▶ **Text section**:
So to begin, it wasn't the easiest plan to get to Italy. We booked a Ryanair flight, and if you know anything about Ryanair you know they are cheap but tax the hell out of you. They also seem to only fly to major cities or completely obscure ones. In our case, our flight was from Santander to Bergamo (near Milan).
Now anyone that really knows me knows I like to be in charge of the plans, figure out all the time frames of everything, map out where to go and when. I had a guide book of all of the places we were going with maps and a booklet filled with train/bus schedules and costs. And in the first five minutes of our trip my plans were already thrown off. Our bus was fully booked so we would have to catch the later one and then miss the second bus to the airport and instead replace it with a taxi (This became a constant theme in our trip).
Santander has the smallest, ugliest airport I have ever seen in my life. When we entered we found that a lot of the interior was under construction with wires showing and ceilings missing. To make matters worse, there was a giant painting over this terrifying zone that had images of a winged-demon, UFOs, volcanoes, and about a half-dozen other apocalyptic things.
Overall though, the flight experience was fine. The only things that really stuck out was the greeting Ryanair gives you when you finally land. It's something along the lines of: intro 'happy beat,' "Congratulations, you landed! You were on another successful Ryanair flight!" First off, the recording makes you think, "Hmmm, they seemed a little too happy and surprised that we landed." And secondly, what do they play on one of their unsuccessful flights? "Sorry guys, we tried our best. But we'll have better luck next time!"
After we landed I learned my first Italian lesson: Public transportation is free, kind of. We spent about 15 minutes trying to buy tickets for a bus from the airport to the city, but when the bus finally arrived, everyone just piled on without paying anything or showing a ticket. Luckily the bus dropped us off in front of our hotel because it was already past midnight and we were tired from traveling all day.
But like all of our hotels on this trip, we found a surprise when we entered. First we noticed our closet which wasn't actually a closet but a shower. Another interesting addition was a window in the ceiling that could be opened or closed with blinds that could do the same. We chose to have the blinds open which turned into a terrible idea at around 6am.
Bergamo is usually just a stopping or starting point because of Ryanair flights, but most people miss out on it in order to get to Milan or Venice. Since we already had to spend the night there, we decided to see what it was all about.

▶ **Directions**:
**a.** In the Italy trip story, between which two cities was the Ryanair flight booked?
**b.** Name every city mentioned in the Italy trip story.
**c.** Write the next few paragraphs of the Italy trip story, picking up after its last sentence.
The data after this point is separate from the Italy trip story.

▶ **Data shown**:

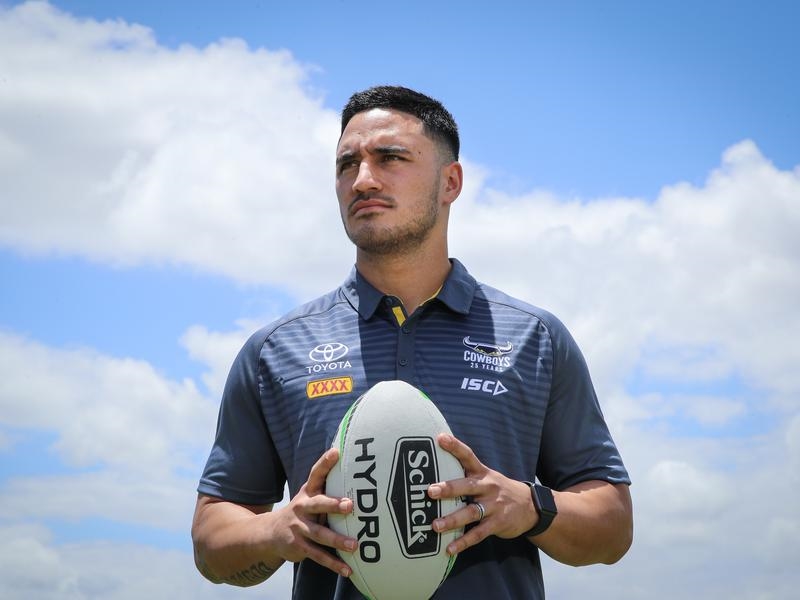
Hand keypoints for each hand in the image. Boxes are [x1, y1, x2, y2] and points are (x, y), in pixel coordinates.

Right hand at [267, 447, 357, 576]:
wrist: (268, 534)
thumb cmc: (301, 511)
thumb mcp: (309, 496)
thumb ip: (327, 487)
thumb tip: (354, 471)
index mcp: (308, 492)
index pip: (316, 474)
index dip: (326, 463)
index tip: (337, 452)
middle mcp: (302, 508)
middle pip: (318, 505)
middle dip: (333, 505)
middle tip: (350, 505)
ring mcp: (299, 528)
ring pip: (320, 534)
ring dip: (338, 540)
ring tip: (355, 545)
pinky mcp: (299, 547)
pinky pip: (318, 556)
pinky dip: (334, 564)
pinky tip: (348, 569)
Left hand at [427, 433, 536, 554]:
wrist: (531, 507)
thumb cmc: (498, 490)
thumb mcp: (487, 477)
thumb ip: (465, 473)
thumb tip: (435, 469)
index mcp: (482, 473)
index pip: (468, 455)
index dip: (454, 446)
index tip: (440, 437)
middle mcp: (487, 487)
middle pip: (467, 486)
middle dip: (449, 488)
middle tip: (430, 491)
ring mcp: (494, 505)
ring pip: (471, 512)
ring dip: (452, 520)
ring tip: (435, 526)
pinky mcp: (498, 523)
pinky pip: (478, 534)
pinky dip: (463, 542)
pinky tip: (449, 549)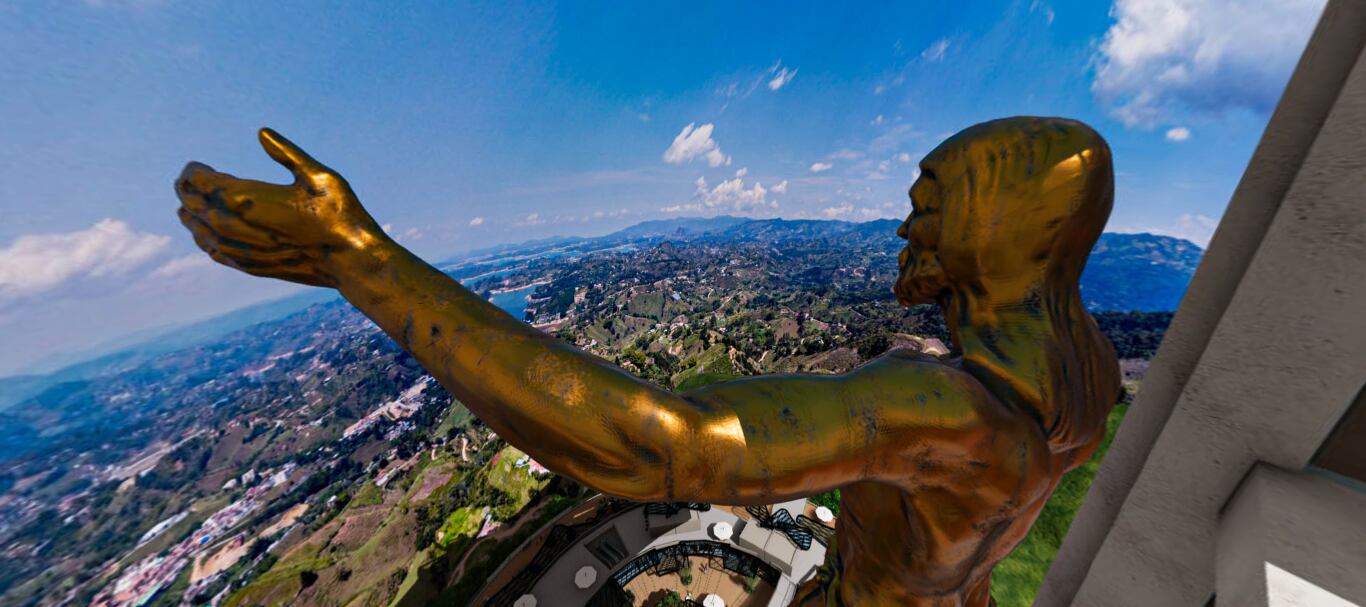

▶ **Response list**:
**a.** From Santander to Bergamo, near Milan.

**b.** Santander, Bergamo, Milan, Venice

**c.**
Bergamo is cool because it is two cities, one old part that sits on a mountain overlooking the more modern part. The old part is surrounded with a wall and is full of narrow streets, cafe terraces, and antique buildings. The loveliest of these was a cathedral that sits right in the middle of the town. Although the beautiful exterior of the chapel is what draws you to the church, it is the interior that keeps you there. Not one inch of it isn't covered with either a sculpture, painting, tapestry or fresco.
After eating, we decided that if we were going to make the most of this trip and want to go back and look at these photos over and over again for years to come, I would have to cut my hair. So we found a little place where the hairdresser luckily spoke Spanish and we could explain more or less what I wanted. We also showed a picture of Brad Pitt to help give her a better idea. He seemed like the perfect model for me since we have the same facial structure and all.
With my new look we headed above the high town to a higher town that had a castle that overlooked the entire mountain. Surprisingly this spot appeared to be the place to hang out for athletic gay guys. They just climbed up the mountain, took off their shirts and checked each other out. I think I got caught in the crossfire once. But what do you expect? I was looking like a young Brad Pitt.
This is also the spot where I lost one of my guide books which I had highlighted through and would need for Lago di Como at the end of the trip. I was distraught to say the least.
The distance between Bergamo and Verona is around two hours with a lay-over in some small town in between. Shortly after we changed trains, ours stopped. In the middle of a creepy field with almost nothing around. Sara translated an announcement that we would be stuck there for at least 20 minutes. While sitting there we recounted every terrible horror movie we could think of that included people sitting deserted in the middle of a field and thought, "So this is how those writers came up with that idea..."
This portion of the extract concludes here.